The UK government has agreed that it will not introduce legislation that is incompatible with EU law but also that it will modify any existing rules that the EU deems to be “inconsistent or incompatible”.
The laws will undoubtedly be changed to the UK’s disadvantage in the transition period, without our input – we can see the clear intent from current behaviour (especially as the rules affecting our vital financial services sector have been made without concern for the UK’s global situation).
4. The provisions of this Agreement referring to Union law or to concepts or provisions thereof shall in their implementation and application be interpreted in conformity with the relevant case law of the Court of Justice of the European Union handed down before the end of the transition period.
We can forget British Common Law and its basis in precedent; the CJEU will continue to decide for us. The ECJ is mandated to make judgments that further the intentions (as they interpret them) of the EU treaties.
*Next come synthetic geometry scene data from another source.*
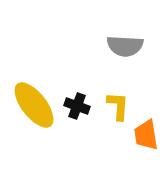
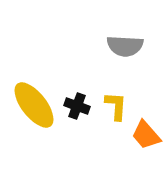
yellow L-shape: moved 2 px left
orange trapezoid: rotated 32 degrees counterclockwise
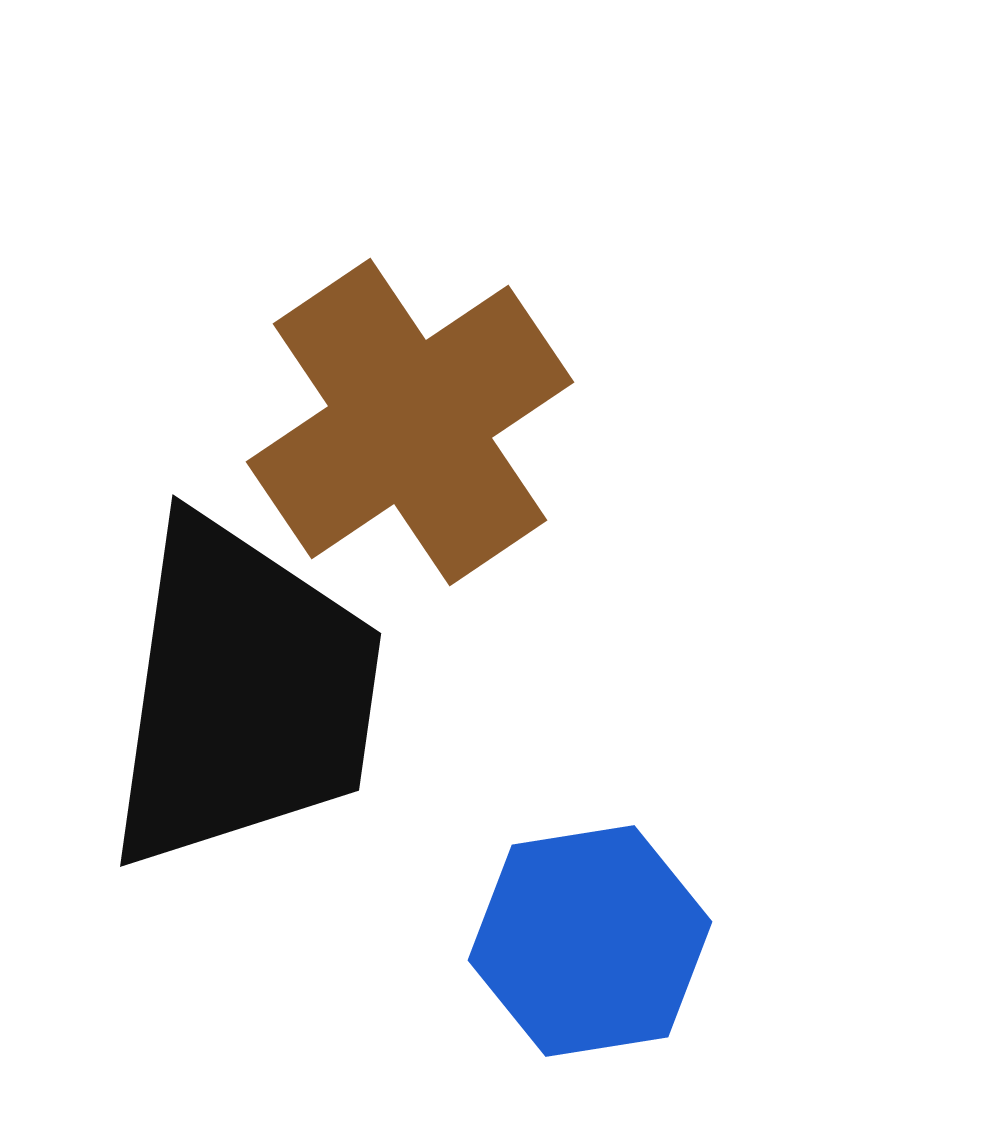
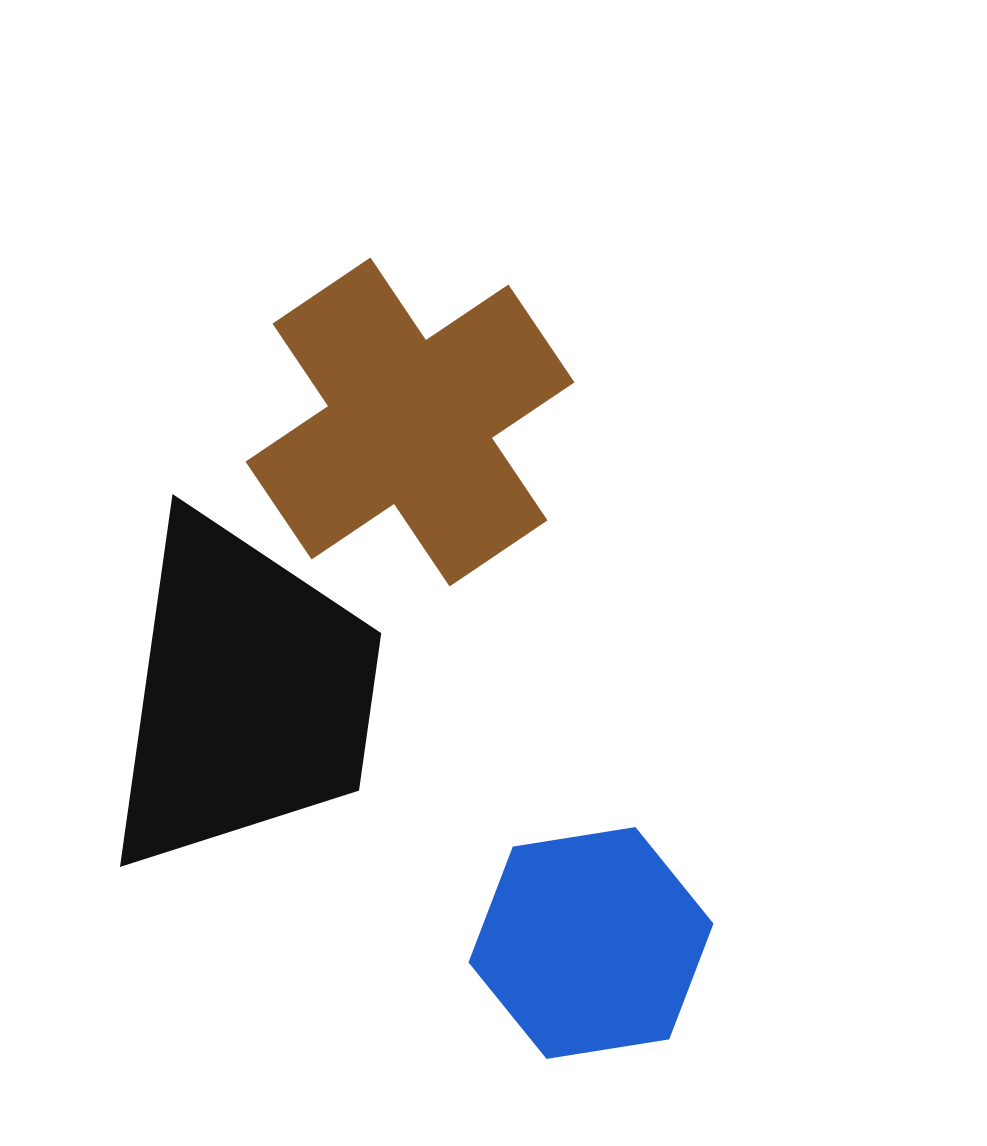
blue hexagon: moved 1 px right, 2 px down
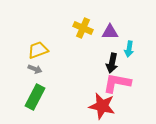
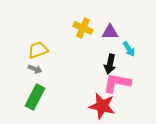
cyan arrow: rotated 42 degrees counterclockwise
black arrow: moved 2 px left, 1 px down
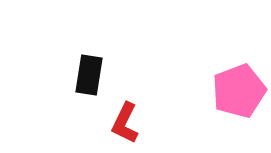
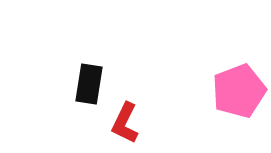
black rectangle: moved 9 px down
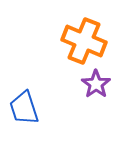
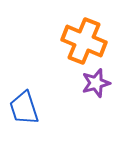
purple star: moved 1 px up; rotated 20 degrees clockwise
This justice is therefore prejudiced (pre-judged) in favour of the EU authorities, whereas under UK law the commons may challenge the authorities and hope to win the case.
5. In the interpretation and application of this Agreement, the United Kingdom’s judicial and administrative authorities shall have due regard to relevant case law of the Court of Justice of the European Union handed down after the end of the transition period.
The phrase “due regard to” is suitably squishy but they mean to continue to override UK law, and the UK government wants us to believe that this will be satisfactory, so fundamentally we will not be leaving the EU since we will be tied by any arbitrary rules it chooses to ‘hand down’ (the very expression typifies EU autocracy).
E: European Court of Justice (ECJ)
Part Three, Title X, Union Judicial and Administrative Procedures, Chapter 1, Judicial Procedures (pages 145-151)
From Article 86
1. The Court of Justice of the European Union shall continue to have jurisdiction in any proceedings brought by or against the United Kingdom before the end of the transition period…
From Article 87
1. If the European Commission considers that the United Kingdom has failed to fulfil an obligation under the Treaties or under Part Four of this Agreement before the end of the transition period, the European Commission may, within 4 years after the end of the transition period, bring the matter before the Court of Justice of the European Union … The Court of Justice of the European Union shall have jurisdiction over such cases.
3. In deciding to bring matters under this Article, the European Commission shall apply the same principles in respect of the United Kingdom as in respect of any Member State.
From Article 89
1. Judgments and orders of the Court of Justice of the European Union handed down before the end of the transition period, as well as such judgments and orders handed down after the end of the transition period in proceedings referred to in Articles 86 and 87, shall have binding force in their entirety on and in the United Kingdom.
In summary, under this Withdrawal Agreement the United Kingdom is not exiting the European Union but moving to a new, and inferior, status under the thumb of the Union.